Governments unlikely to act on health care reform without public pressure
The news headline said it best — Governments unlikely to act on health care reform without public pressure
Although this headline is from The Canadian Press, it could just as easily been a headline about US healthcare reform.
The Centers for Medicare & Medicaid Services (CMS) recently announced initiatives designed to help health care providers improve health care for Americans with Medicare by becoming Accountable Care Organizations (ACOs). According to CMS, these initiatives will improve patient care and save up to $430 million in costs over three years.
So, what is an ACO?
In broad outline, these entities propose to unite doctors and clinics or hospitals in groups that pool their resources with the goal of trimming spending while boosting the quality of care. When the group can show that it is improving care and delivers it for less than the cost projected—arrived at by crunching historical patient data for that market—a share of the savings goes to the ACO’s bottom line.
Better care with less expenditure … sounds like a great proposition!

Data for analysis:
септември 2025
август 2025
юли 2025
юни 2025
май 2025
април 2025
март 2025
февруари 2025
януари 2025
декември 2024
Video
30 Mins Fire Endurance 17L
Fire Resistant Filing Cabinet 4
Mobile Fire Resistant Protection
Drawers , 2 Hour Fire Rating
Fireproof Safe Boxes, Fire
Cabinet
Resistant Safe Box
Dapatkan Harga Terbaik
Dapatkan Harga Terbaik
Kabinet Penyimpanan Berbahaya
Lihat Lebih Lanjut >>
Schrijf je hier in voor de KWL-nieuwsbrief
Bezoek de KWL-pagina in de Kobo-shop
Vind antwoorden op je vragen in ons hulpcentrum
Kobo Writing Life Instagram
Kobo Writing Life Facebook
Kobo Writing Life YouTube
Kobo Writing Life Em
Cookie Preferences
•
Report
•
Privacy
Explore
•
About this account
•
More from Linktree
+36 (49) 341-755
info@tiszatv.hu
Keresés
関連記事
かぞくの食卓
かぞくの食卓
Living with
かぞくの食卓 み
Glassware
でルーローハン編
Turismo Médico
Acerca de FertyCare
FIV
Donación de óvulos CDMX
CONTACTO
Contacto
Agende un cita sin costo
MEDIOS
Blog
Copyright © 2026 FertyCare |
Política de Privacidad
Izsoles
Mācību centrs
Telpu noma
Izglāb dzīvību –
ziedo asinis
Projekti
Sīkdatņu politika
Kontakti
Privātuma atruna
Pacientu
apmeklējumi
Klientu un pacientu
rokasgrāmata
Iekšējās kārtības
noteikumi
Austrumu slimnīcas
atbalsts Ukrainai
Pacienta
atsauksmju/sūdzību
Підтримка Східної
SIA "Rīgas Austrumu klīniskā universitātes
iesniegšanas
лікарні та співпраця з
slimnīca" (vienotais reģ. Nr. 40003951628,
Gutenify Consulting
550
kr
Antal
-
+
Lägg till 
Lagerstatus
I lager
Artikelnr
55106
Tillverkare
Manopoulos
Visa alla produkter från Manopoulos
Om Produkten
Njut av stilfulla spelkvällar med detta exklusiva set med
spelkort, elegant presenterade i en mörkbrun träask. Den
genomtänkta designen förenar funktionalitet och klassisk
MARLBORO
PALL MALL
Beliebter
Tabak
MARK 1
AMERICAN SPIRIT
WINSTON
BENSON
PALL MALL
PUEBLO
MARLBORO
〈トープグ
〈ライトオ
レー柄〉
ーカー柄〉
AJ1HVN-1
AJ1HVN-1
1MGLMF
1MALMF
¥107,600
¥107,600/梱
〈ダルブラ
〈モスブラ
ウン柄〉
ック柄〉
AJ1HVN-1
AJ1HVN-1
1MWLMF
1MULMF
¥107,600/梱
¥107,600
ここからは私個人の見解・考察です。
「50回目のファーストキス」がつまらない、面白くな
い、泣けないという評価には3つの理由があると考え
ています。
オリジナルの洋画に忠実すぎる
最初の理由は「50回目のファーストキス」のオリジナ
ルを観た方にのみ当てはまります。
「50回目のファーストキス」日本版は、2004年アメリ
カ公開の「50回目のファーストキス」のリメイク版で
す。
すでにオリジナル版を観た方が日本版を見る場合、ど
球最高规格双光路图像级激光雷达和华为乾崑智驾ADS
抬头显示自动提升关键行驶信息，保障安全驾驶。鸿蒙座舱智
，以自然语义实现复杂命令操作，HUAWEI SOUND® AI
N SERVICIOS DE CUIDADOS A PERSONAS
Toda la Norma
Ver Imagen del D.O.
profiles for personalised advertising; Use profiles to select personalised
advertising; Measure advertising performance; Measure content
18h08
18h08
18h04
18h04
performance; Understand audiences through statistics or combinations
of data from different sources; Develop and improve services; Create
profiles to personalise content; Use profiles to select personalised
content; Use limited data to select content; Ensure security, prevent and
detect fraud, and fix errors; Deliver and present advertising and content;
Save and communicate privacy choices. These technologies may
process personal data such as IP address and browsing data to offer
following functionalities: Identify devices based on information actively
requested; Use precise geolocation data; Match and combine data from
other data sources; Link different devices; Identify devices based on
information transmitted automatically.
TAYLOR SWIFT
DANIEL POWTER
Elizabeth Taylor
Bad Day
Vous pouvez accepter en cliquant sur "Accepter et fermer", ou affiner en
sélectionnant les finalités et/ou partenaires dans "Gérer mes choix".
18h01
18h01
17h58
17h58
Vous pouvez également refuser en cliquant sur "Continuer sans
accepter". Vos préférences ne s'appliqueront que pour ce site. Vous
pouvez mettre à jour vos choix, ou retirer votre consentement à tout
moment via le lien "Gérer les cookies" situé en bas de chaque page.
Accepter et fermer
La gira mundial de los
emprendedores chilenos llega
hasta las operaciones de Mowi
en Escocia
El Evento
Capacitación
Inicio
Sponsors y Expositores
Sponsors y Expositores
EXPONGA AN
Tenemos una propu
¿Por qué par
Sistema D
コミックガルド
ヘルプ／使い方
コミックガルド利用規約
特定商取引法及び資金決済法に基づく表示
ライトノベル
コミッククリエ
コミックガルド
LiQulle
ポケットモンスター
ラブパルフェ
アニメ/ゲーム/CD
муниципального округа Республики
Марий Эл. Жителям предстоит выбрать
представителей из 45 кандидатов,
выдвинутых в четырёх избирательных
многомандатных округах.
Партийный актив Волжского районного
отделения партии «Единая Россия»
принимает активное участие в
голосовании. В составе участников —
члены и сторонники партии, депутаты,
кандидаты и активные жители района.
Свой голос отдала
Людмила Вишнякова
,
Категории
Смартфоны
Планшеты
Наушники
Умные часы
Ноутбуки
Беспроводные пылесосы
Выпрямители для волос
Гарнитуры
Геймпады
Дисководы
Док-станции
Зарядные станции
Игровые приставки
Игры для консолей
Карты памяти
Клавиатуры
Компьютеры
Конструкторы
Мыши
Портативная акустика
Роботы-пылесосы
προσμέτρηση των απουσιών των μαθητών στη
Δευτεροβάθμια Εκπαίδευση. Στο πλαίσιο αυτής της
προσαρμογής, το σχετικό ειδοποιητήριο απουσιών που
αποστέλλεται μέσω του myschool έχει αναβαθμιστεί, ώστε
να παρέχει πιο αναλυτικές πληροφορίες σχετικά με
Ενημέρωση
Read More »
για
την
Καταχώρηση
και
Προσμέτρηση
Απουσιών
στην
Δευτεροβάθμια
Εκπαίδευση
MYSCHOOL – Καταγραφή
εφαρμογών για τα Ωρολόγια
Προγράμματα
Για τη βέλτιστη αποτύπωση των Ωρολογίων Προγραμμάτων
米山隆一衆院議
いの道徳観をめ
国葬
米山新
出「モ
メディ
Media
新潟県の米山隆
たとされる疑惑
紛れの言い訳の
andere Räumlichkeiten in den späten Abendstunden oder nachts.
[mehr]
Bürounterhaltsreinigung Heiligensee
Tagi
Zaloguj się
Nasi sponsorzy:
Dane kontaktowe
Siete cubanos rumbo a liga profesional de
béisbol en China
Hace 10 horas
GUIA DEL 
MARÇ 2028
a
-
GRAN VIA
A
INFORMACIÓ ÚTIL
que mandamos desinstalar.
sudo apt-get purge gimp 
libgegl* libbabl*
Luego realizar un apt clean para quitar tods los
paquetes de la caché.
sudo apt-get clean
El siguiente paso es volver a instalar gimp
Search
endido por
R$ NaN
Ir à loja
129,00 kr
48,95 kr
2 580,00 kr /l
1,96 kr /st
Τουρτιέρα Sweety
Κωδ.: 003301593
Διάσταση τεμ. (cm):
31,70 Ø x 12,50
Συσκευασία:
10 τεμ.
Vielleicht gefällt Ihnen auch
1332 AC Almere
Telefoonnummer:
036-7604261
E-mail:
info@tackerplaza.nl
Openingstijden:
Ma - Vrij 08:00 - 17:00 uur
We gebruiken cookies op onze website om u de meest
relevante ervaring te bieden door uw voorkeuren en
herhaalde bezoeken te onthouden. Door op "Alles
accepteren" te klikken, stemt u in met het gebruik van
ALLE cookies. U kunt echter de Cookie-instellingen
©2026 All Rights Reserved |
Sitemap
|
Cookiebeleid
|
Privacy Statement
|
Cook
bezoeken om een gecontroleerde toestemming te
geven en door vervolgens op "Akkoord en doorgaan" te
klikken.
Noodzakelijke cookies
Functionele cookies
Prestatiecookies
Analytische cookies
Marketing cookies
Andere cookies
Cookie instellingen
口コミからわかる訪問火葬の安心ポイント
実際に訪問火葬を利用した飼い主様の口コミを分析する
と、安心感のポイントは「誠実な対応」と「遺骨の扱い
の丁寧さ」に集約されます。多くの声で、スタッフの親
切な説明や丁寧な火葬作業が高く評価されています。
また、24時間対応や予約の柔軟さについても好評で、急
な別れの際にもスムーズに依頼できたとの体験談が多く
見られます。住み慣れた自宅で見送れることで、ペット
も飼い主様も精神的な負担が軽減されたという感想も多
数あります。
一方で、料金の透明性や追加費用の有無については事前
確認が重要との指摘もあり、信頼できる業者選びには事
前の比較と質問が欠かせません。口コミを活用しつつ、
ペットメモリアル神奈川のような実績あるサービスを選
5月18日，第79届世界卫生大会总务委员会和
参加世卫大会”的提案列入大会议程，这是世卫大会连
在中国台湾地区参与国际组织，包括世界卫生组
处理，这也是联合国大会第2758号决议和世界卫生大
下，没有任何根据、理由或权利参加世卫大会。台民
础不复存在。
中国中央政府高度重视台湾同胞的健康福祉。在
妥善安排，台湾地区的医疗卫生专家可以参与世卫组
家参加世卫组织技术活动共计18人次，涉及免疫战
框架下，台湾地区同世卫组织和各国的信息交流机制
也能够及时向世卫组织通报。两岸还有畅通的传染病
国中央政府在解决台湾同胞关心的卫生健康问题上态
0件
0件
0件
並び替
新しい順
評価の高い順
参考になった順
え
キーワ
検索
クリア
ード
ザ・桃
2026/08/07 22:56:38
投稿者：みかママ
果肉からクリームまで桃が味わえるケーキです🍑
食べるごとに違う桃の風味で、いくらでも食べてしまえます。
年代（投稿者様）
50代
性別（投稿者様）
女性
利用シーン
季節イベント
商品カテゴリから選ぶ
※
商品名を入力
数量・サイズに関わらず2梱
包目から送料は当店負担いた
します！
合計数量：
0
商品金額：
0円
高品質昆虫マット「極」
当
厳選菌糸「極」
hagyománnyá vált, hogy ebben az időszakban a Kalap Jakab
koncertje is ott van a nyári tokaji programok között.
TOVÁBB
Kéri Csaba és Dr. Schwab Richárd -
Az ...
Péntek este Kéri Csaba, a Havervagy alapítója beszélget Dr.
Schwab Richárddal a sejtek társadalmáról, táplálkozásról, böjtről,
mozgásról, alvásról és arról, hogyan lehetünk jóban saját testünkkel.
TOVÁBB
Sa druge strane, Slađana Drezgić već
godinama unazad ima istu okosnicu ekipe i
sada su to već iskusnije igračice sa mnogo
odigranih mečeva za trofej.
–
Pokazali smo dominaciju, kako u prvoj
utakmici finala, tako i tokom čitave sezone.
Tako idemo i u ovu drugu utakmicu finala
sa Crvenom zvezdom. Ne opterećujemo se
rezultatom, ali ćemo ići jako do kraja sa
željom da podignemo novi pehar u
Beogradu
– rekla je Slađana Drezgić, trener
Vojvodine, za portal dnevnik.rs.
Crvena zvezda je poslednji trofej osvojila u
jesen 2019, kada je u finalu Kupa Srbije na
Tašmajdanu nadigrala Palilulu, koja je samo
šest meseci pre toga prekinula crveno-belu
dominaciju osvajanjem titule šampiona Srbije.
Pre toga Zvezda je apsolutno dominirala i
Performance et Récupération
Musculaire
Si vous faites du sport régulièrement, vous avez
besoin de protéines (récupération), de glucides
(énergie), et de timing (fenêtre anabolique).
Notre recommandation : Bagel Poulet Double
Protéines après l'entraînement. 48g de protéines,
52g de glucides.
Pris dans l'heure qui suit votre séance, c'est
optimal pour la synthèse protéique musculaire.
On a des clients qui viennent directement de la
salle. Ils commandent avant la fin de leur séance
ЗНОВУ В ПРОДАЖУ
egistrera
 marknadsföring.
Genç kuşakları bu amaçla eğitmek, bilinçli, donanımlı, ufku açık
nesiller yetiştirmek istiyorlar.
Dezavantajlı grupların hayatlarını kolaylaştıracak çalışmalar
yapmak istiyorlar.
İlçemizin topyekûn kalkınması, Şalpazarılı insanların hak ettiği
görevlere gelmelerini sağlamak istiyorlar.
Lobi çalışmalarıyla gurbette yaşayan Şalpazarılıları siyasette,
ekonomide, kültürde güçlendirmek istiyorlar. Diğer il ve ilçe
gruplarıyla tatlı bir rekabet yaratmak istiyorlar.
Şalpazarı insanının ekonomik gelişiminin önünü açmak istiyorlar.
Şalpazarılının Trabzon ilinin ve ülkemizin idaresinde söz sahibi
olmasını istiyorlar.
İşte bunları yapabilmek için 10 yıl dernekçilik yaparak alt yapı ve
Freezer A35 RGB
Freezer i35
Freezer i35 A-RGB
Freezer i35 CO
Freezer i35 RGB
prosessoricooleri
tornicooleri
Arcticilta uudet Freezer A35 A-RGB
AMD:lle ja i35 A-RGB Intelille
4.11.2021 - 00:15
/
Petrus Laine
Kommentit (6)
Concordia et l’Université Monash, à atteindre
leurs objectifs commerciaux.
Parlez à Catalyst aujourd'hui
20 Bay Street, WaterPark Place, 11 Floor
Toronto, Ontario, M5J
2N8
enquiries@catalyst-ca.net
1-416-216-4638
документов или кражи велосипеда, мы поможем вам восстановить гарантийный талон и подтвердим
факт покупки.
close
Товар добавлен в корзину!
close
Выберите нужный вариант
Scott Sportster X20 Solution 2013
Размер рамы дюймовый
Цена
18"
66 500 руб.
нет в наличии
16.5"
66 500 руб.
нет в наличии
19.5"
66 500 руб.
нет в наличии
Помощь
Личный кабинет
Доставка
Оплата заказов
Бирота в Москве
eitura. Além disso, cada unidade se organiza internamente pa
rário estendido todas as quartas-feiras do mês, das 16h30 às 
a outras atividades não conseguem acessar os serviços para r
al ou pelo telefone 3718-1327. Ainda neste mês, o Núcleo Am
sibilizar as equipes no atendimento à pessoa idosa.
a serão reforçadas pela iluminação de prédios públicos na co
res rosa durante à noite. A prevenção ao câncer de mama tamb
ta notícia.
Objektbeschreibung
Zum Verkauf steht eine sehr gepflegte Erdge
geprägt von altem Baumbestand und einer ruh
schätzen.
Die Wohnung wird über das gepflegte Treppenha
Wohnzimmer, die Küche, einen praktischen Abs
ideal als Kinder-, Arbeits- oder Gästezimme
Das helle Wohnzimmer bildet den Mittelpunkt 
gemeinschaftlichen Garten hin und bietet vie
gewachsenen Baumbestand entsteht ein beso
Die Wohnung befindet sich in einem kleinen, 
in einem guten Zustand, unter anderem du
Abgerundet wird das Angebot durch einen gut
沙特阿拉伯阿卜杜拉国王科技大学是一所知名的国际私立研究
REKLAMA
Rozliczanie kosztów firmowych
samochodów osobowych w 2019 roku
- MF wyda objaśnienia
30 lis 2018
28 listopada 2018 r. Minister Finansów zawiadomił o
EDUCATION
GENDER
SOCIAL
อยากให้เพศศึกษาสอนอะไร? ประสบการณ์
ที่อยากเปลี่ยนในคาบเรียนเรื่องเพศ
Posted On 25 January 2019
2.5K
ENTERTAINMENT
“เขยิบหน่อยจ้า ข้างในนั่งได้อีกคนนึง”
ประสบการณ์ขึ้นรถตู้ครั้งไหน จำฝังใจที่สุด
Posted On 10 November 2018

Complete the following:
[a] Quote the passage on health care reform word for word, starting at the words "So, what is" and ending after the words "ACO’s bottom line.".
[b] Answer these questions using the passage on health care reform:
(i) Which news organization ran the headline quoted at the start?
(ii) According to CMS, how much could the initiatives save, and over what period?
(iii) How is the projected cost that an ACO must beat arrived at?
[c] Proceed with the passage on health care reform from the point where it stops.
The entries come from a source separate from the passage on health care reform.

Per-task answers:
[a]
So, what is an ACO?
In broad outline, these entities propose to unite doctors and clinics or hospitals in groups that pool their resources with the goal of trimming spending while boosting the quality of care. When the group can show that it is improving care and delivers it for less than the cost projected—arrived at by crunching historical patient data for that market—a share of the savings goes to the ACO’s bottom line.

[b]
(i) The Canadian Press
(ii) Up to $430 million over three years
(iii) By crunching historical patient data for that market

[c]
Well-known and respected healthcare providers like Cleveland Clinic, the Mayo Clinic, Intermountain Healthcare and the Geisinger Health System have often been singled out as providers who best model an ACO and the first to become ACOs. However, these providers have expressed reservations about the ACO rules that “they doubt that they will participate”:
Mayo Clinic (Patricia Simmons, medical director of government relations): “We think the principles and concepts are very good and very important and we’ve worked long and hard to provide accountable care. Are we interested? Absolutely. But is it feasible? There’d have to be substantial revisions for us to participate.”
Cleveland Clinic (Oliver Henkle, chief government relations officer): “The assumption has been that Cleveland Clinics of the world are ideally suited for this. We are very supportive of the idea. It’s clearly the right way to go and the journey is a good one. But it’s a matter of recommending ways in which we think CMS can make the ACO model and its structure better. The current proposal contains a long list of barriers that clinic officials believe need to be reconsidered.”
Geisinger Health System (Thomas Graf, chairman Community Practice Service): “The concept of the ACO program is certainly sound: the idea of improving quality while reducing cost. It’s the regulations themselves that many organizations have a large number of concerns with. A lot of the detail-level work is problematic. It seems to be very prescriptive and restrictive with a fair amount of administrative and regulatory oversight.”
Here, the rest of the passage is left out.